Woke up at 9:50am feeling rather lazy and not wanting to move. However I grabbed my phone and checked the train times for the day. I saw that the only way I wouldn’t have to spend another night in Thessaloniki train station was if I got the train which was in 20 minutes, and it was 1.5km to the station. Hurriedly I packed all my stuff, grabbed my board and rode as fast as I could towards the train station. Once again I made it on with seconds to spare, I’m getting good at this.
Once again the ticket attendant asked me for money saying I had to reserve, initally I thought maybe they actually were supposed to fine me because both the attendants had now asked, however he then asked for a completely different price to the other attendant, which just seemed to confirm it was going straight in his back pocket. I didn’t pay and didn’t get kicked off again.
When I arrived in Thessaloniki I sat down in my trusty café that I previously slept in on the way down to Athens to take advantage of the free wifi. I checked my train times and all seemed well, the train appeared on the arrivals board so I assumed all was right. Little did I know that on that exact day they decided to cancel the train running from Thessaloniki to Skopje, until the migrant crisis has died down. This left me with a few options; get the train to the border then pay for a coach from there with no idea on coach times from there, get a bus the whole way and fork out €50 and still have to wait till 8:30am the next morning to leave or to try my hand at hitchhiking and see if I could get there for free.
Hitchhiking seemed to be the only reasonable option at this point, I rode my board along the road towards the motorway which would lead towards Skopje and the Macedonian border. On the way I managed to find some cardboard off the back of a lorry on which I wrote ‘Skopje’ as large as I could, tied it to my back and continued riding.

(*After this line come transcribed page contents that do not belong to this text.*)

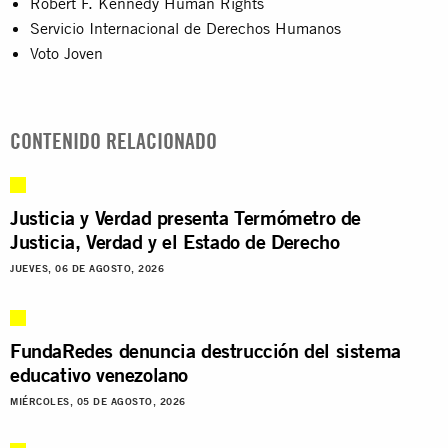
Robert F. Kennedy Human Rights
Servicio Internacional de Derechos Humanos
Voto Joven
CONTENIDO RELACIONADO
Justicia y Verdad presenta Termómetro de
Justicia, Verdad y el Estado de Derecho
JUEVES, 06 DE AGOSTO, 2026
FundaRedes denuncia destrucción del sistema
educativo venezolano
MIÉRCOLES, 05 DE AGOSTO, 2026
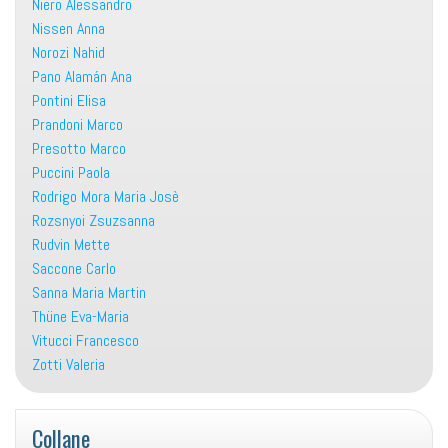
Niero Alessandro
Nissen Anna
Norozi Nahid
Pano Alamán Ana
Pontini Elisa
Prandoni Marco
Presotto Marco
Puccini Paola
Rodrigo Mora Maria Josè
Rozsnyoi Zsuzsanna
Rudvin Mette
Saccone Carlo
Sanna Maria Martin
Thüne Eva-Maria
Vitucci Francesco
Zotti Valeria
Collane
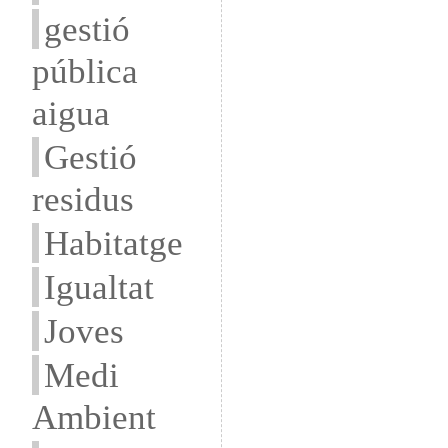
gestió
pública
aigua
Gestió
residus
Habitatge
Igualtat
Joves
Medi
Ambient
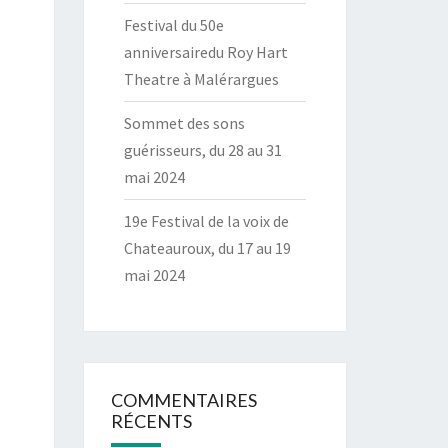
Festival du 50e
anniversairedu Roy Hart
Theatre à Malérargues
Sommet des sons
guérisseurs, du 28 au 31
mai 2024
19e Festival de la voix de
Chateauroux, du 17 au 19
mai 2024
COMMENTAIRES
RÉCENTS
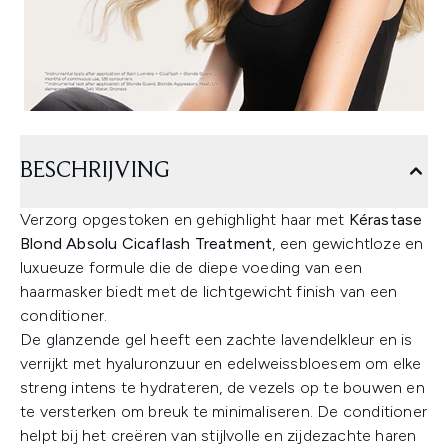
BESCHRIJVING
Verzorg opgestoken en gehighlight haar met
Kérastase
Blond Absolu Cicaflash Treatment
, een gewichtloze en
luxueuze formule die de diepe voeding van een
haarmasker biedt met de lichtgewicht finish van een
conditioner.
De glanzende gel heeft een zachte lavendelkleur en is
verrijkt met hyaluronzuur en edelweissbloesem om elke
streng intens te hydrateren, de vezels op te bouwen en
te versterken om breuk te minimaliseren. De conditioner
helpt bij het creëren van stijlvolle en zijdezachte haren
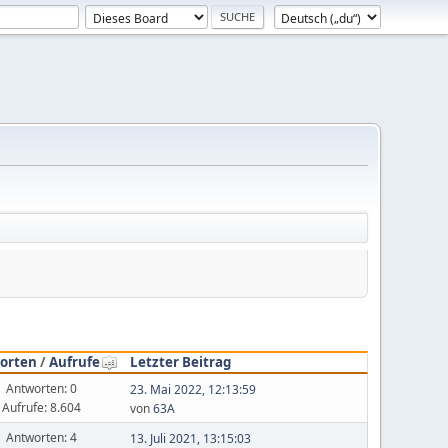
orten
/
Aufrufe
Letzter Beitrag
Antworten: 0
23. Mai 2022, 12:13:59
Aufrufe: 8.604
von
63A
Antworten: 4
13. Juli 2021, 13:15:03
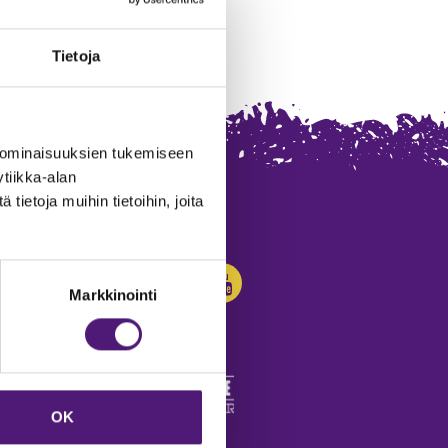
Tietoja
 ominaisuuksien tukemiseen
tiikka-alan
ietoja muihin tietoihin, joita
SEURAA MEITÄ:
Markkinointi
OK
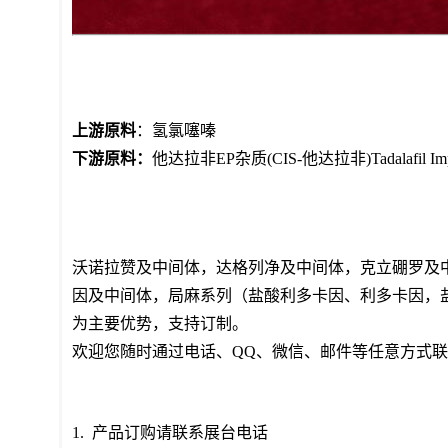
上游原料
：氢氯噻嗪
下游原料：
他达拉非EP杂质(CIS-他达拉非)Tadalafil Impu
沃诺拉赞及中间体，达格列净及中间体，克立硼罗及
因及中间体，局麻系列（盐酸利多卡因、利多卡因，
为主要优势，支持订制。
欢迎您随时通过电话、QQ、微信、邮件等任意方式
1. 产品订购请联系展台电话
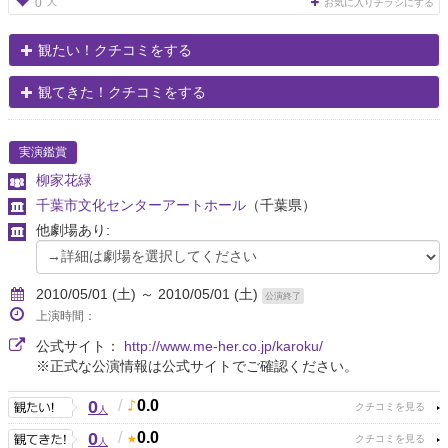
人
0
お気に入りチラシにする
観たい！クチコミをする
観てきた！クチコミをする
実演鑑賞
柳家花緑
千葉市文化センターアートホール
（千葉県）
他劇場あり:
2010/05/01 (土) ～ 2010/05/01 (土)
公演終了
上演時間：
公式サイト：
http://www.me-her.co.jp/karoku/
※正式な公演情報は公式サイトでご確認ください。
0
/
0.0
人
0
/
0.0
人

After about 10km of riding, eventually a guy pulled over. Really nice bloke, told me about how he did this when he was my age. He gave me a lift upto the motorway junction and dropped me off there. From there I was picked up by an old Serbian couple heading for Belgrade, who agreed to drop me off at a petrol station about 20km outside of Skopje. However, the old car they were driving, which I can only describe as the worst Peugeot I’ve seen since my sisters, had no air con, meaning that the poor old guy driving it stopped at literally every service station for the entire 200 mile trip in order to splash his face with water to cool down. It was a long trip, and by the time I made it to the petrol station it was pitch black.
I was at this petrol station for about 2 hours with my sign and as the rain began to fall I was just considering calling it a day, pitching the tent and trying again in the morning. When a minibus rolled up which was giving people a lift from this petrol station, to there homes in Skopje. Luckily they had one spare seat and were willing to take me. I explained to them I was looking for a hostel and they were nice enough to drop me right outside a hostel in the centre of Skopje. I was tired, cold and wet but I’d made it.
Once in the hostel I checked in, got changed and went and sat with the few people outside drinking. They offered me a beer and after that day, I gladly accepted, I chilled and chatted with Pablo, Kata and other Pablo for the evening before getting an early night, once again forgetting to write a blog before bed as I was knackered.